What does Christmas or New Year mean to Mongolians?
As people exchange culture and traditions, one of the new traditions we picked up is the New Year or nowadays Christmas.
Until the middle of the 20th century, we never celebrated this holiday. We had Lunar Calendar with New Moon Holiday (White Moon) instead. With Soviet influence, the whole new idea was introduced with the Winter Grandpa, snow girls, Evergreen Tree, the gifts to children, delicious and well-varied food, and the circus shows. Until I was 15, I hadn't known who Santa Claus was. The Winter Grandpa, with long white-beard and long white-hair, wore white deel (traditional Mongolian dress like a costume), blue cap, a pair of eyeglasses, pointy boots and long stick rumored to have some magic.
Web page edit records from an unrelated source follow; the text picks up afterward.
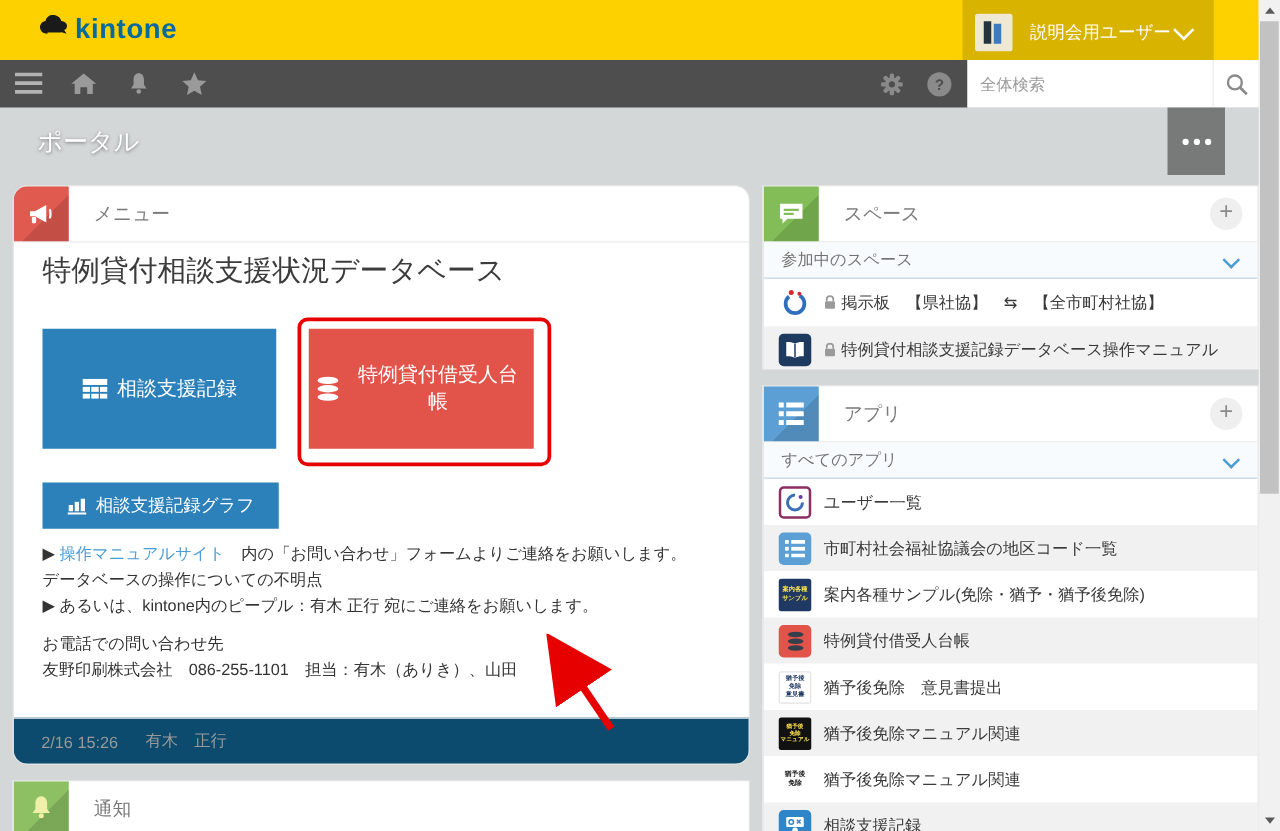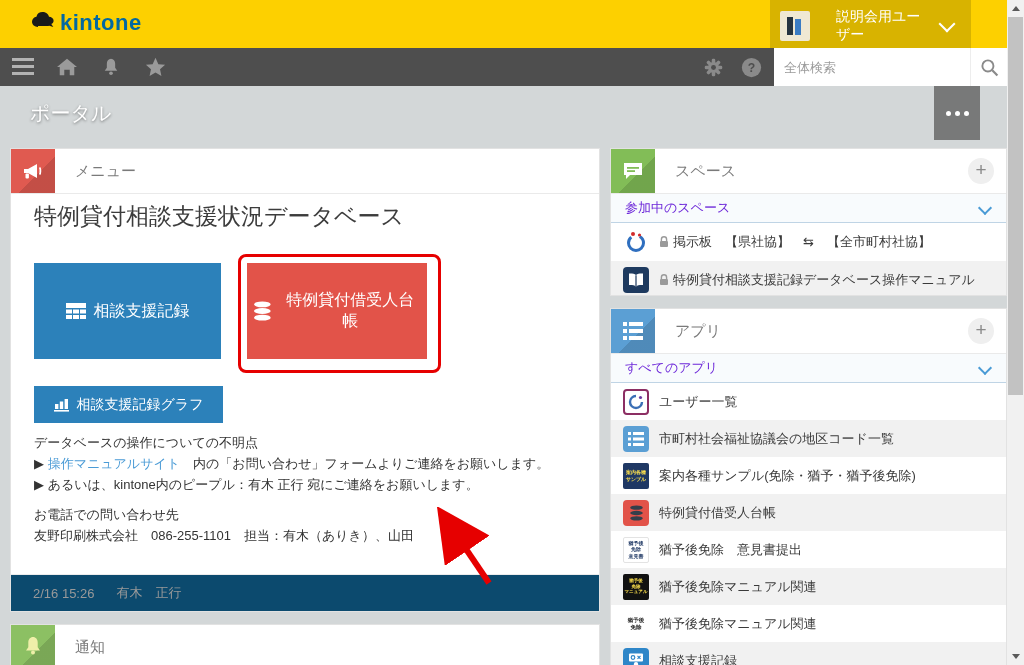--- a/index.html
+++ b/index.html
@@ -10,7 +10,7 @@
   .topbar{position:absolute;left:0;top:0;width:1007px;height:48px;background:#FDD000;}
   .logo{position:absolute;left:30px;top:10px;display:flex;align-items:center;gap:4px;}
   .logo-text{font-size:22px;font-weight:bold;color:#0369a1;letter-spacing:.5px;}
-  .user-menu{position:absolute;right:36px;top:0;width:201px;height:52px;background:#D8B300;display:flex;align-items:center;cursor:pointer;gap:12px;}
+  .user-menu{position:absolute;right:36px;top:0;width:201px;height:52px;background:#D8B300;display:flex;align-items:center;cursor:pointer;}
   .avatar{width:30px;height:30px;margin-left:10px;background:#EFE8D3;border-radius:2px;position:relative;}
   .avatar .bar1{position:absolute;left:7px;top:6px;width:6px;height:18px;background:#25333F;}
   .avatar .bar2{position:absolute;left:15px;top:8px;width:6px;height:16px;background:#3A7CC4;}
Winter Grandpa was a famous Mongolian actor and he was one and only Winter Grandpa since the 1960s (since we started celebrating). Same person, same voice, same gesture - really convincing we believed he was the one.
In 2010, the whole country had its heartbroken with his death and new Winter Grandpa was born - who suspiciously looks like the Santa. The old Winter Grandpa never visited our home, so we had to go to the circus to get our gifts. He didn't have time for every kid unlike Santa, so he gave gifts to the kids who had good marks on their lessons.